**TASK DIRECTIONS**. Every line below should be copied exactly; drop the pictures.

**PROVIDED MATERIAL**.
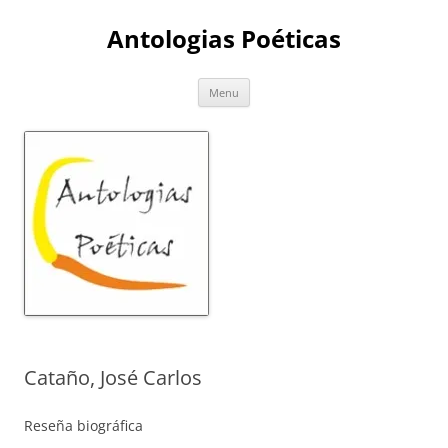
Skip
to
Antologias Poéticas
content
Menu
Cataño, José Carlos
Reseña biográfica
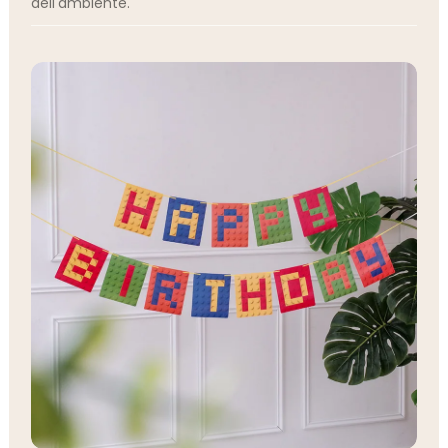
dell'ambiente.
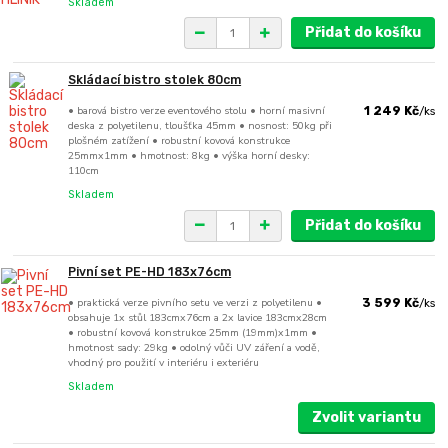
Skladem
Přidat do košíku
Skládací bistro stolek 80cm
• barová bistro verze eventového stolu • horní masivní
1 249 Kč
/
ks
deska z polyetilenu, tloušťka 45mm • nosnost: 50kg při
plošném zatížení • robustní kovová konstrukce
25mmx1mm • hmotnost: 8kg • výška horní desky:
110cm
Skladem
Přidat do košíku
Pivní set PE-HD 183x76cm
• praktická verze pivního setu ve verzi z polyetilenu •
3 599 Kč
/
ks
obsahuje 1x stůl 183cmx76cm a 2x lavice 183cmx28cm
• robustní kovová konstrukce 25mm (19mm)x1mm •
hmotnost sady: 29kg • odolný vůči UV záření a vodě,
vhodný pro použití v interiéru i exteriéru
Skladem
Zvolit variantu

**FINISHED TASK**.
Skip
to
Antologias Poéticas
content
Menu
Cataño, José Carlos
Reseña biográfica
dell'ambiente.
Skladem
Přidat do košíku
Skládací bistro stolek 80cm
• barová bistro verze eventového stolu • horní masivní
1 249 Kč
/
ks
deska z polyetilenu, tloušťka 45mm • nosnost: 50kg při
plošném zatížení • robustní kovová konstrukce
25mmx1mm • hmotnost: 8kg • výška horní desky:
110cm
Skladem
Přidat do košíku
Pivní set PE-HD 183x76cm
• praktická verze pivního setu ve verzi z polyetilenu •
3 599 Kč
/
ks
obsahuje 1x stůl 183cmx76cm a 2x lavice 183cmx28cm
• robustní kovová konstrukce 25mm (19mm)x1mm •
hmotnost sady: 29kg • odolný vůči UV záření a vodě,
vhodný pro použití v interiéru i exteriéru
Skladem
Zvolit variantu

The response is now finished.